Brief: Retype the listing exactly, with no images.

Information shown:
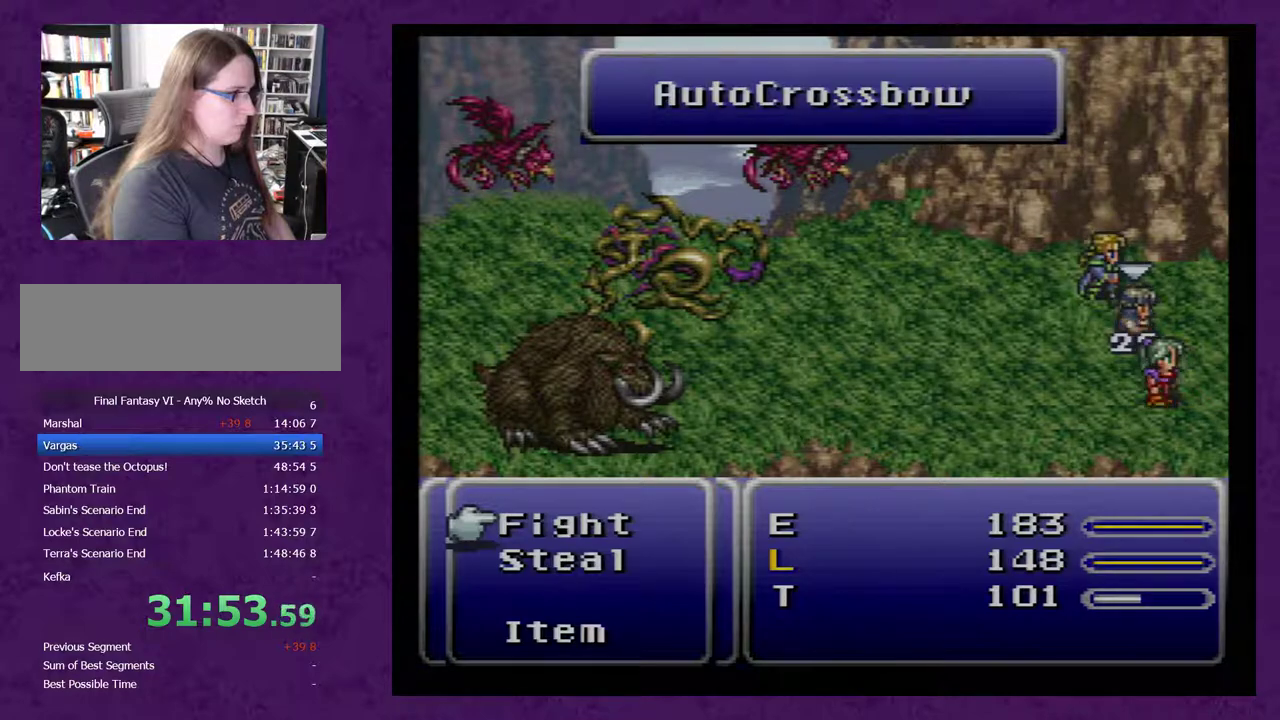
{"buttons": ["L1"], "events": []}
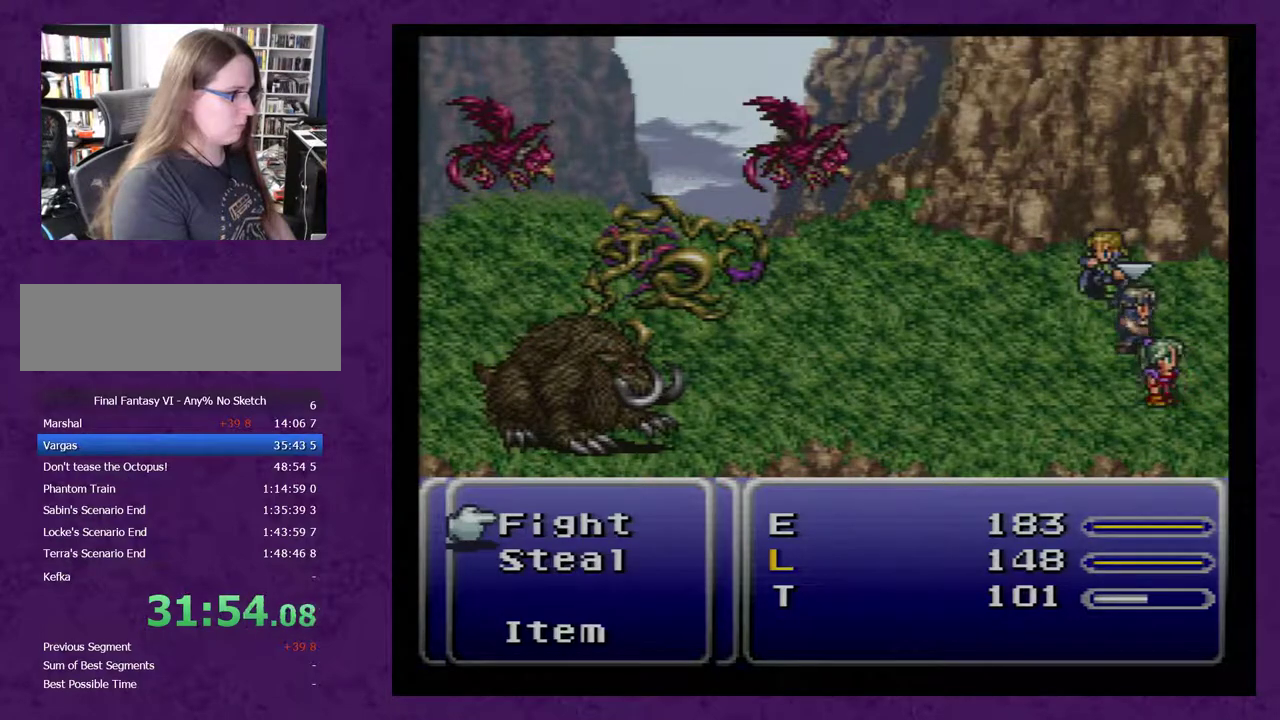
{"buttons": ["L1"], "events": []}
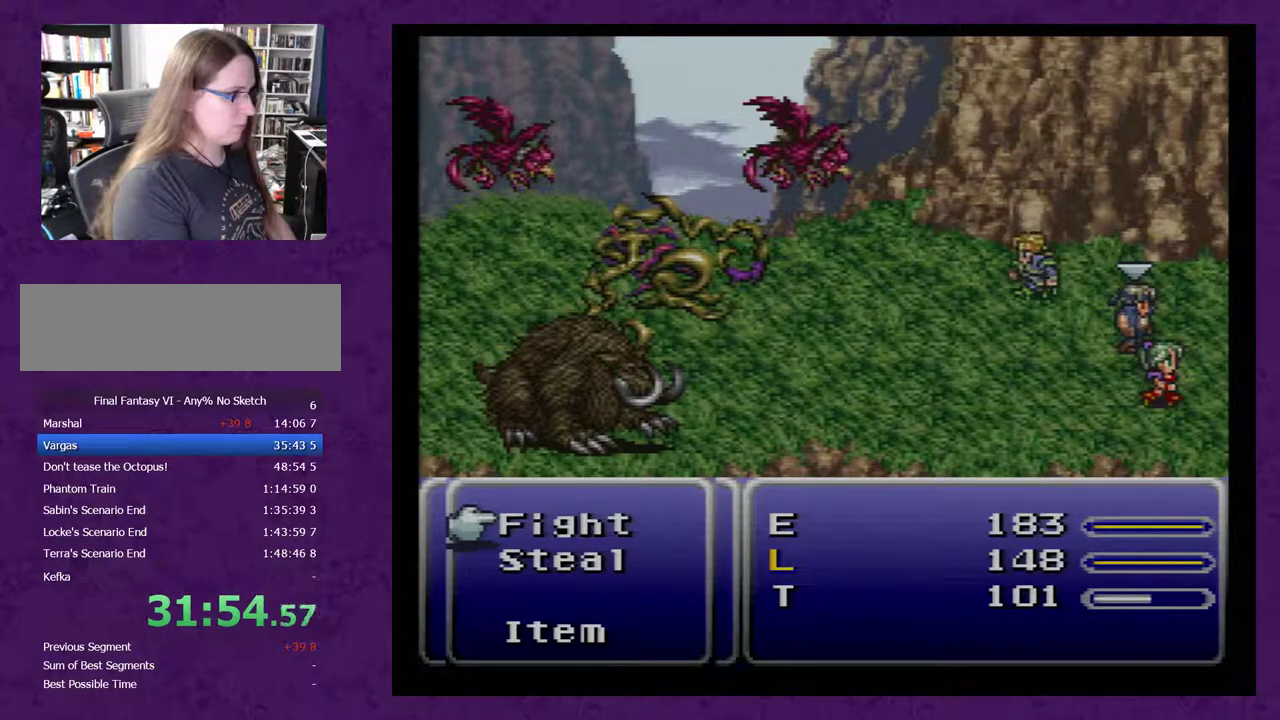
{"buttons": ["L1"], "events": []}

Output of the exercise:
{"buttons": ["L1"], "events": []}
{"buttons": ["L1"], "events": []}
{"buttons": ["L1"], "events": []}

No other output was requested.